Scientific classification
- Kingdom: Plantae
- Clade: Tracheophytes
- Clade: Angiosperms
- Clade: Eudicots
- Clade: Rosids
- Order: Sapindales
- Family: Sapindaceae
- Genus: Guioa
- Species: G. novobritannica
- Binomial name: Guioa novobritannica Welzen

= Guioa novobritannica =

- Genus: Guioa
- Species: novobritannica
- Authority: Welzen
- Conservation status: EN

Species of tree

Guioa novobritannica is a species of plant in the family Sapindaceae. It is a tree endemic to the island of New Britain in Papua New Guinea.

It is known only from Mt. Tangis in Western New Britain, where is grows in submontane rain forest dominated by species of Casuarinaceae at around 740 meters elevation.

==Description==
G. novobrittanica is a tree. Its leaves are elliptic in shape, densely covered in papillae (raised bumps) but bearing only a few hairs over most of the leaf surface below. However, each leaf does bear hairs which form a single sac-like domatium.

The petal scales are well-developed.

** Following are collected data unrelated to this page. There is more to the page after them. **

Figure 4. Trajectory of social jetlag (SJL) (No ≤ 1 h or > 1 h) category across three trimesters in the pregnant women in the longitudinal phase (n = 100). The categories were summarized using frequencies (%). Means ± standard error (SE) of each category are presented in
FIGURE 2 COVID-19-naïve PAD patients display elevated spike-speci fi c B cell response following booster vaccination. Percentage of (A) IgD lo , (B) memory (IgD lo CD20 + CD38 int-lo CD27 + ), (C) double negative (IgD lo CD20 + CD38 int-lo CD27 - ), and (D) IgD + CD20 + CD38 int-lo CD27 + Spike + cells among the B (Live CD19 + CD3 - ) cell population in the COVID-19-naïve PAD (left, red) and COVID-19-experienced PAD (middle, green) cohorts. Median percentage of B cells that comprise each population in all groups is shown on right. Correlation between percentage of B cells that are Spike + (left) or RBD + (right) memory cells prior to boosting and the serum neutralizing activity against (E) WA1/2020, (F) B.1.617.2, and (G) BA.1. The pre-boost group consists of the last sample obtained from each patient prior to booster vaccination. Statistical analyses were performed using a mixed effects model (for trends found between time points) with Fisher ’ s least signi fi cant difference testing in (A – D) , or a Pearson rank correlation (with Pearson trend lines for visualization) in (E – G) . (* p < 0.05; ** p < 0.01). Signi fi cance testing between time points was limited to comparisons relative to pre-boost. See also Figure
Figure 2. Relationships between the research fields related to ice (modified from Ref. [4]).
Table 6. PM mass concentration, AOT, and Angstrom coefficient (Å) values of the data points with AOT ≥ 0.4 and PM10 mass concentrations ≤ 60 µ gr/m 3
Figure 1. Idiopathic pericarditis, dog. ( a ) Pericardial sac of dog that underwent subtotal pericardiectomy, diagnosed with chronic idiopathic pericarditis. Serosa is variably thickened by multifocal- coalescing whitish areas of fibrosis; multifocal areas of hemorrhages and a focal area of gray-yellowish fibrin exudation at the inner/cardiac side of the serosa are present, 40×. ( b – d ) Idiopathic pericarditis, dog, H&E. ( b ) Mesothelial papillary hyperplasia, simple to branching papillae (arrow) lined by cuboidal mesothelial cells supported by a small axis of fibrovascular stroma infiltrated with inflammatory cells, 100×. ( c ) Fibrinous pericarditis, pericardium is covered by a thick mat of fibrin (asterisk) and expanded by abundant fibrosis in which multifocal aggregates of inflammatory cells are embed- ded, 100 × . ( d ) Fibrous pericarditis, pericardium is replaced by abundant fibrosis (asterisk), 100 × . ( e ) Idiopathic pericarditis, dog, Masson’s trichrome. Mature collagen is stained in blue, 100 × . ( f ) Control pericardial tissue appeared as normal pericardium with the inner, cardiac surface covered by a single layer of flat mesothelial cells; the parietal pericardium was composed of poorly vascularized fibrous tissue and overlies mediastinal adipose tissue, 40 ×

They are 1.5 to 1.8 mm long, with a club-shaped, stalked crest. The floral disc is incomplete.

==Taxonomy==
The species was described in 1988 by Peter C. van Welzen. The holotype was collected by David Gamman Frodin on Mt Tangis, New Britain in 1966 and deposited at the Leiden herbarium; duplicates are in several other herbaria.